Uh, apparently Holiday shopping trends can get even dumber. I thought we’d reached an all time low with Tickle-Me-Elmo but at least that shit belonged to a recognizable franchise. Who is buying Zhu-Zhus?! I mean, at least the Furby-phenom was kind of intriguing and original, until you eviscerated it to make it stop talking. And my friend growing up took all the fur off hers and then it was a creepy metal talking robot, and that was sweet. I digress. These Zhu-Zhu hamster things look like you’d get them out of a 25 cent machine, have very little apparent cuteness or shapliness and they have runic marking on their backs, which if I was a parent would scream SATANISM. Also, apparently they were a suspected health risk until, oh, two days ago.

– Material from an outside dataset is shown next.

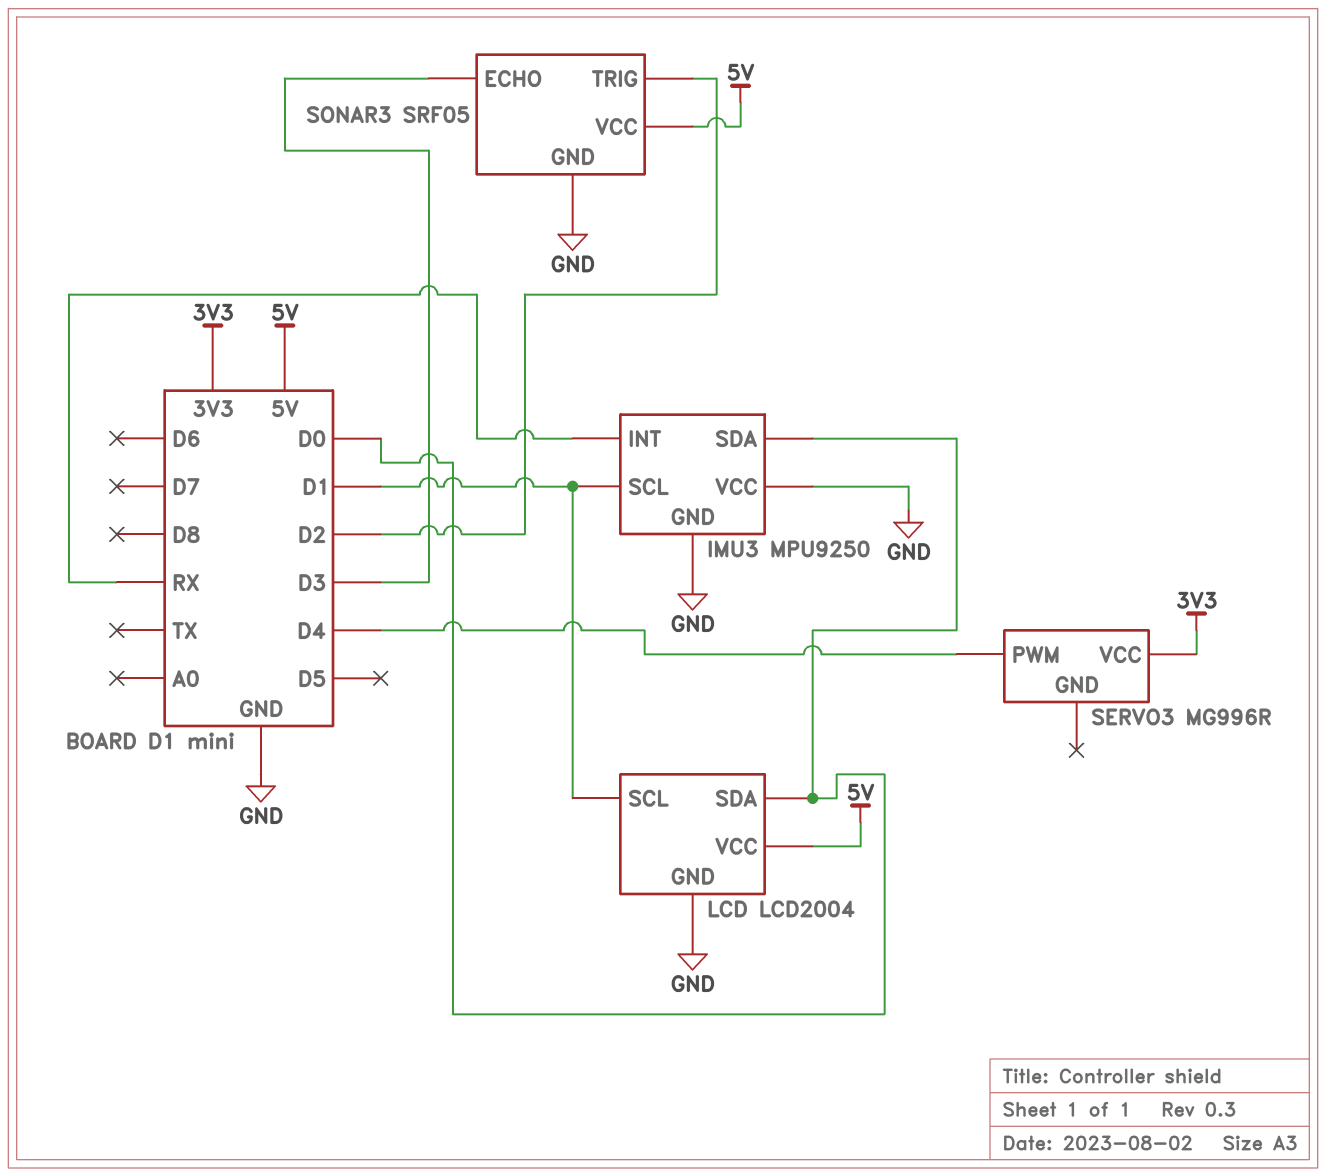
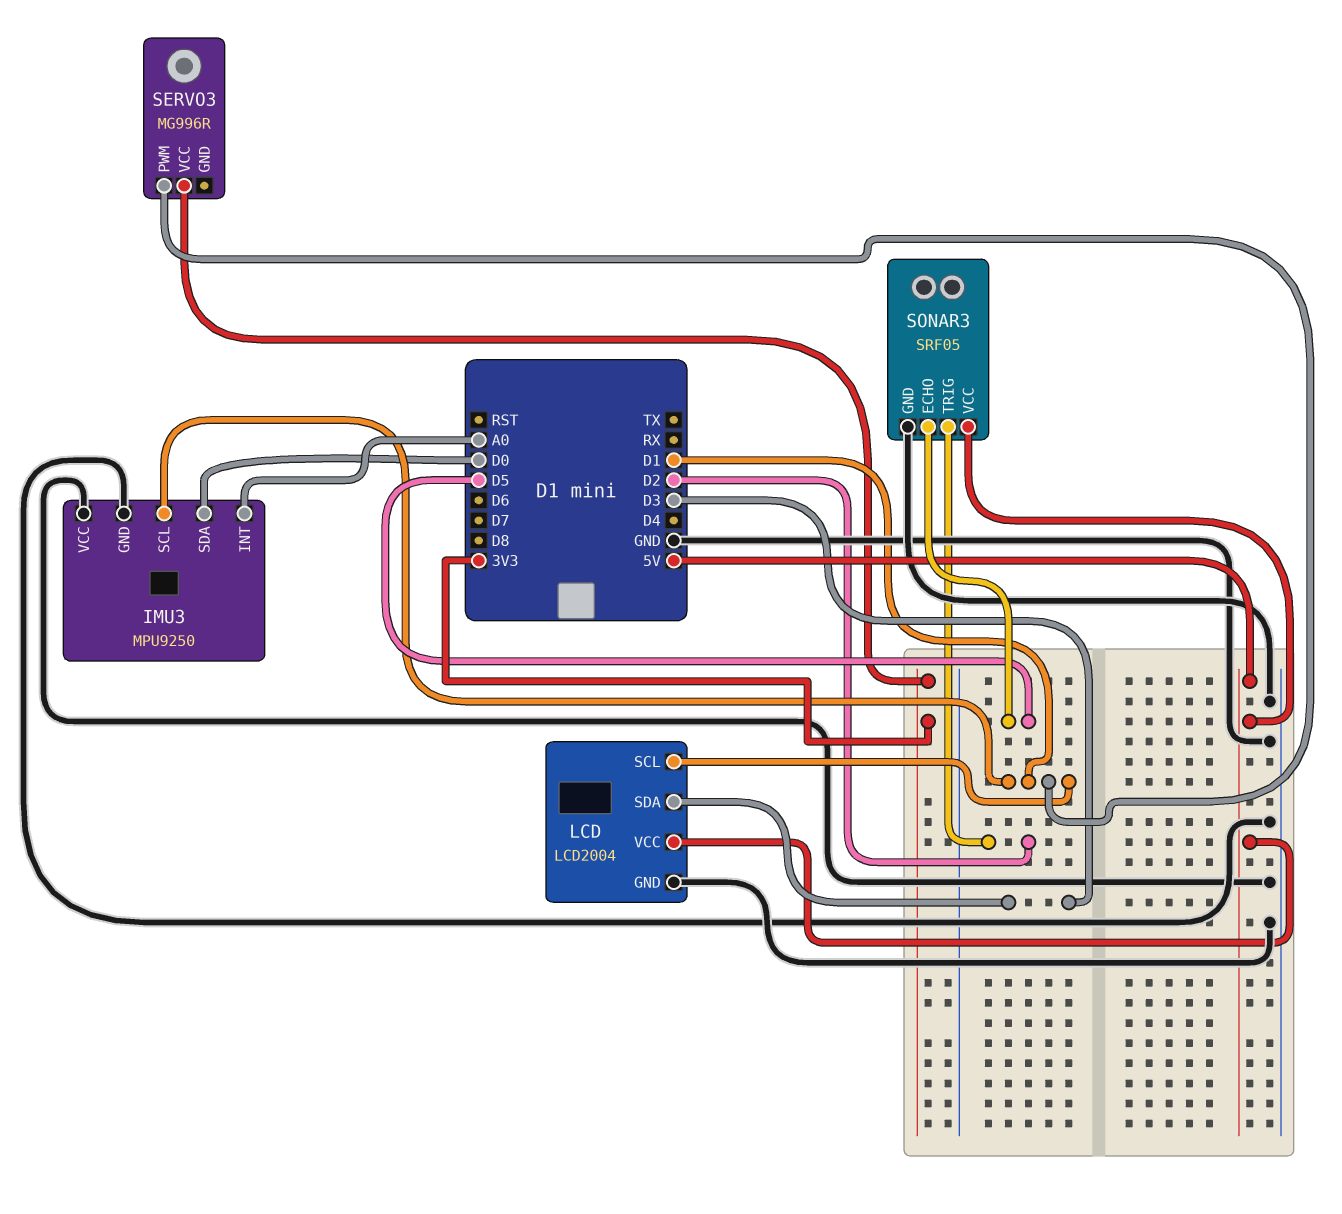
IMU3 pin INT: RX -> A0
LCD pin SDA: D0 -> D3
SERVO3 pin PWM: D4 -> D1
SONAR3 pin ECHO: D3 -> D5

NORWAY TERRIFIED OF SPIRAL-SHAPED SKY DEMON
So a mysterious spiral-shaped mystery appeared in the skies of Norway and nobody knows what it is! Doesn’t Norway have scientists?!
I would be a little concerned if there was a giant spiral horror in the sky above my country but maybe that’s because I am a patriot. This is how like every movie featuring space invasion starts. Hello, sounds like Phase 1 to me. I’m filling up a lot of water glasses. Or whatever it was that eventually fucked up those aliens in Signs.
Apparently, scientists without their heads up their asses think it was a failed missile launched by Russia. Not feeling a whole lot better.
OH YEAH – OUR PREZ ACCEPTED A NOBEL PEACE PRIZE TODAY
Obama scored a Nobel Prize, and he accepted it in Norway, which is clearly related to aforementioned swirly skydemon invasion. Now if he could just step it up with the civil rights equality mumbo-jumbo that made me get all teary during his acceptance speech, maybe I would be a little more onboard. In the mean time, get him the hell back on American soil. Or call Will Smith or something.